When I was 19, Thanksgiving rattled me. The actual day was nice, seeing family and eating good food. But the Wednesday before and long weekend after were minefields. Catching up with old friends just proved how few and fraying those friendships were. Football games and nights at a local bar turned into impromptu one-year high school reunions, replete with awkward chit-chat and weird self-consciousness about impressing people I didn’t give two shits about. Returning to my parents’ house came with the uncomfortable realization that we were completely unused to living together.

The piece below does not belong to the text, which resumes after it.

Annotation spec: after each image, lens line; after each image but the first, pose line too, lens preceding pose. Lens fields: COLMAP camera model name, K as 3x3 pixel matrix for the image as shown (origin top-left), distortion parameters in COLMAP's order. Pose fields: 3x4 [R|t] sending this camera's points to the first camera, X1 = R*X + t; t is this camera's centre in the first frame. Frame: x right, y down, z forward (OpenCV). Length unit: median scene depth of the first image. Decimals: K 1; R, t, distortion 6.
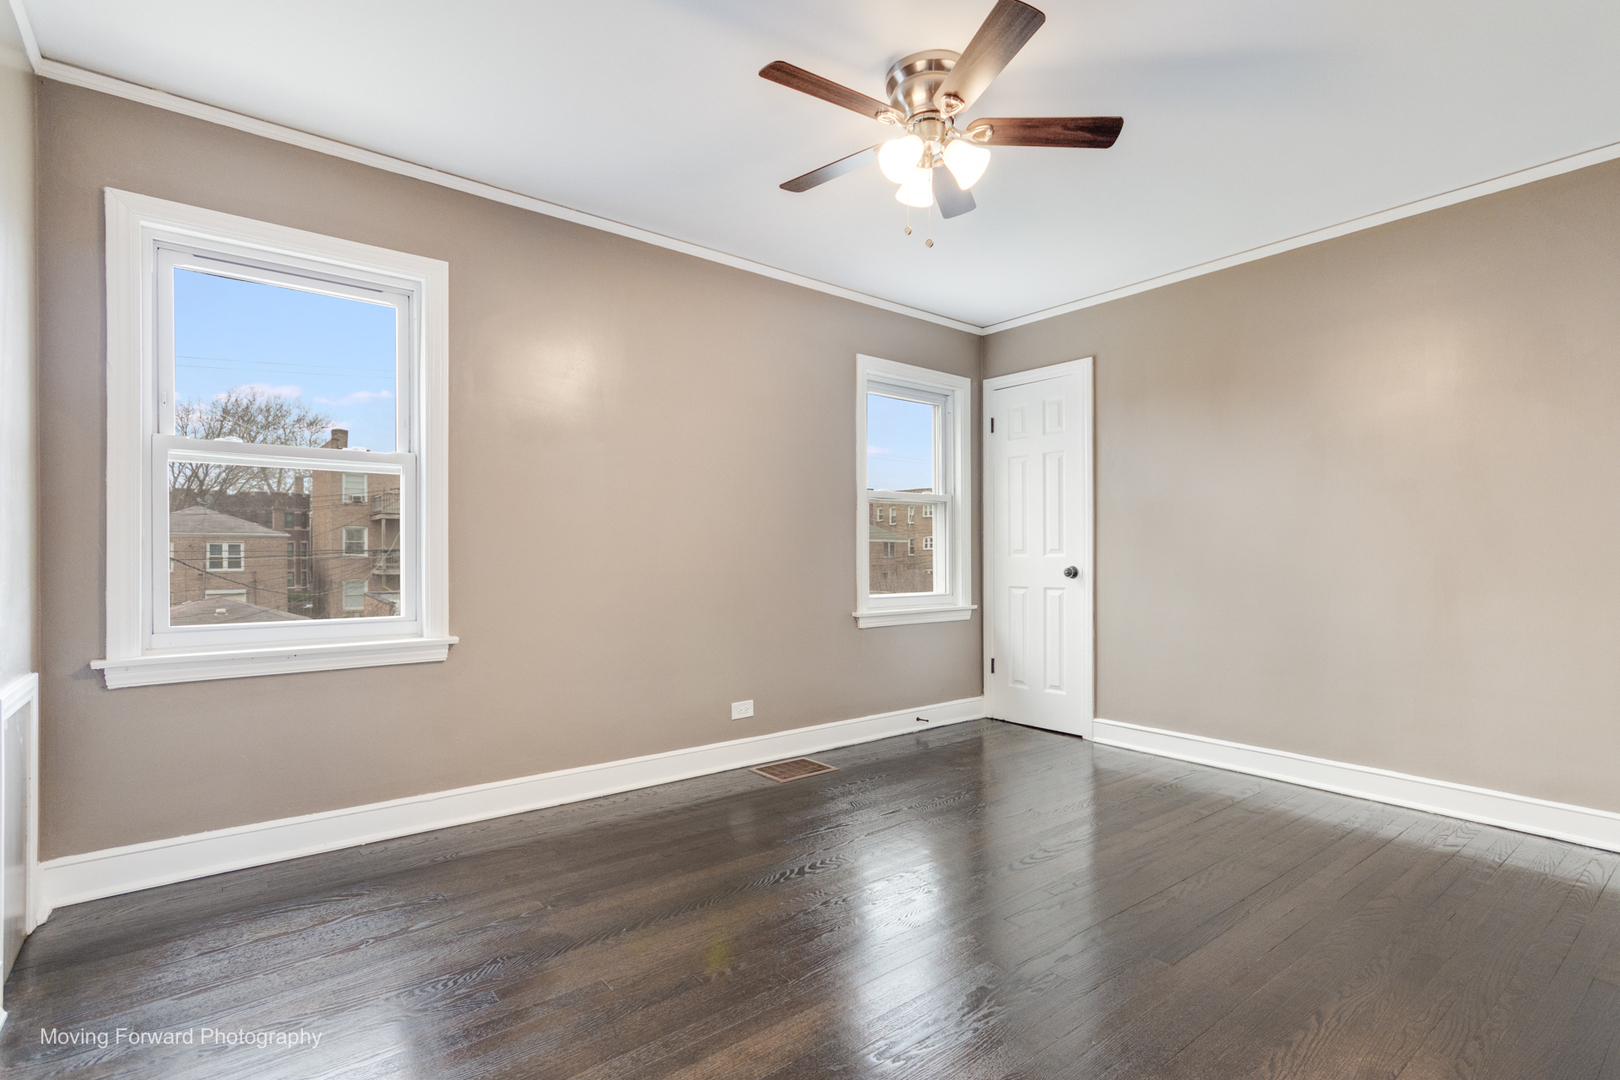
lens RADIAL K [[745.6, 0, 736.8], [0, 745.6, 566.6], [0, 0, 1]] dist [-0.000942, -0.000574]
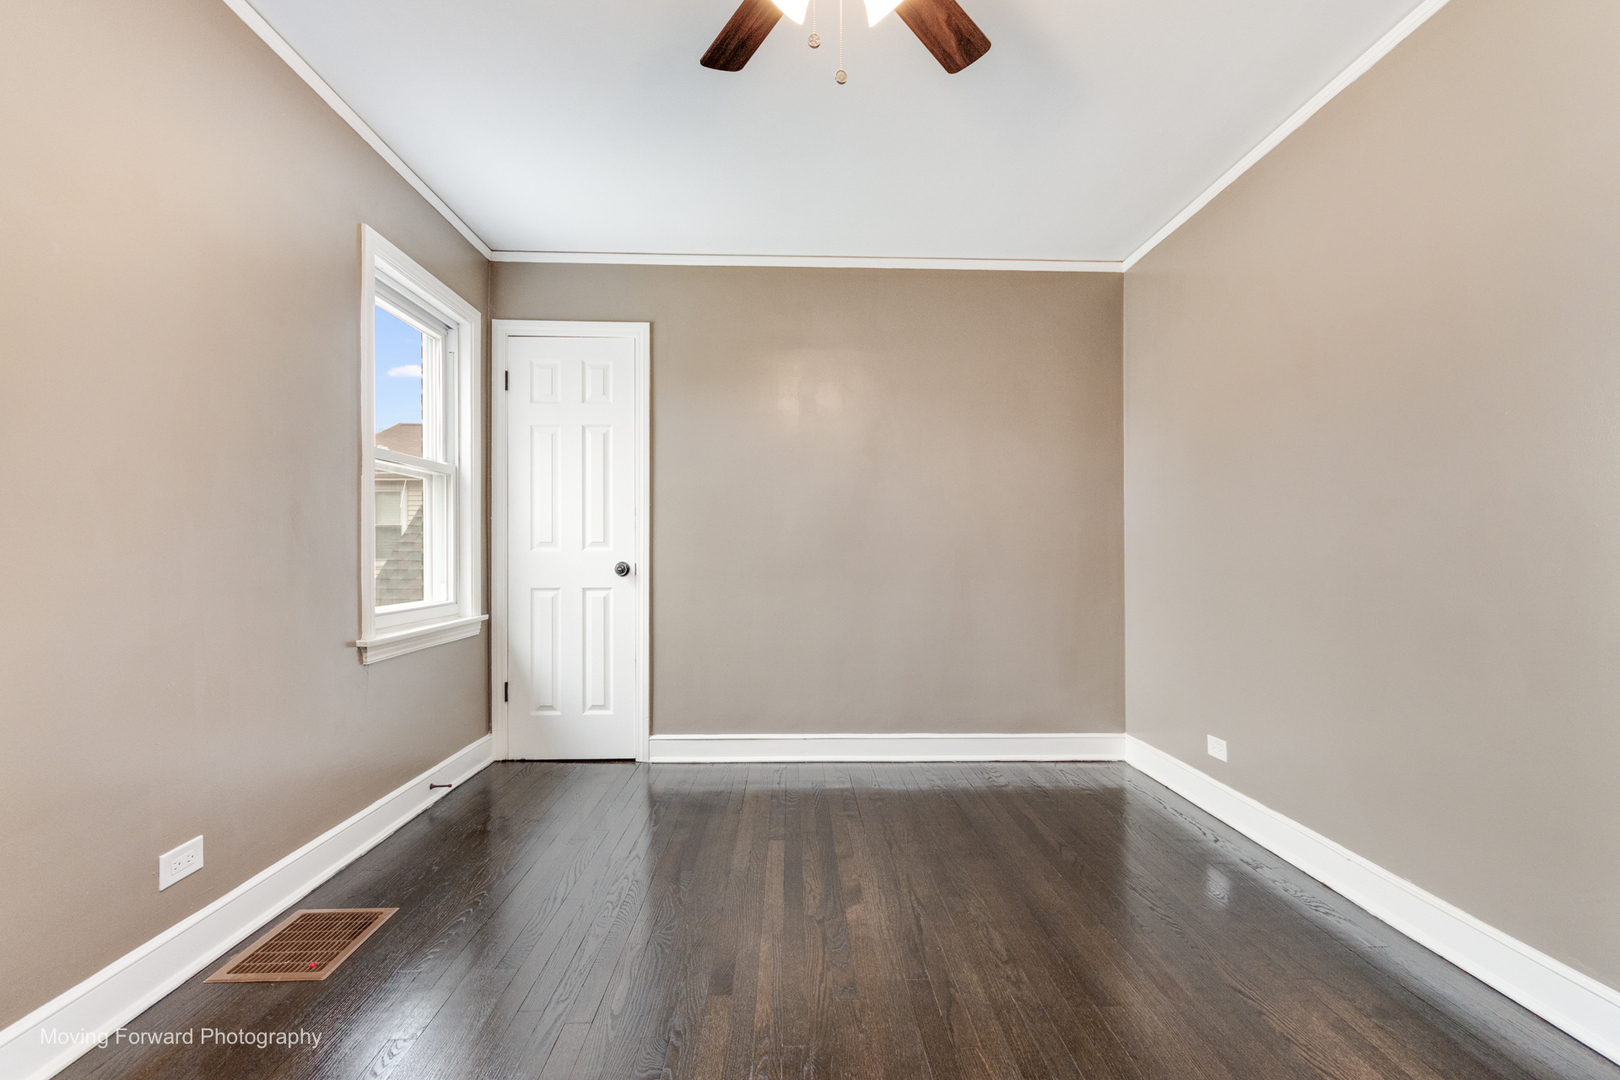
lens RADIAL K [[762.3, 0, 807.5], [0, 762.3, 556.6], [0, 0, 1]] dist [0.001426, 0.000100]
pose [[0.549866, -0.001048, 0.835252, -0.159976], [0.009321, 0.999945, -0.004882, -0.000543], [-0.835201, 0.010470, 0.549845, 0.337050]]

As I age, Thanksgiving gets better. Wednesday night at the bar belongs to a new generation of high school graduates. A few lifelong friends remain, while the rest have faded into pleasant acquaintances. If I happen to run into them, it is nice to say hi. Staying in my childhood bedroom is fun now. The Tintin poster and paintings of outer space would look cool in my apartment, in a vintage, ironic sort of way. The mattress is better than my shitty one from Overstock.com. Hanging out with my parents, drinking wine, and watching Law and Order is kinda fun.
That’s why I’m looking forward to pandemic Thanksgiving. We will all be spared the indignity of hometown house parties. The washed-up varsity athletes and McConaughey-in-Dazed and Confused perverts will still hold their superspreader events. But, the hacking Covid cough might remind them of their Juul-induced popcorn lung glory days. Plus, after spending most of this year quarantined together, my parents and I have figured out a pretty good rapport. I am looking forward to playing our Antiques Roadshow drinking game.
Most importantly, we will all avoid the most political, argumentative, and unpleasant Thanksgiving dinner ever. It will be nice not to know which relatives are living in real-virus-Biden-won world and which are in fake-virus-Trump-won. We can just check Facebook to find out which cousin is Stopping The Steal. Grandma gets to go another year without knowing the finer details of Bed-Stuy’s sexual mutual aid scene. Nobody’s going to ask you about your pointless major, or how the job hunt’s going, or if you have a girlfriend. All the better, I say. In a year where everything’s changed, I’m happy not to think about how much I have.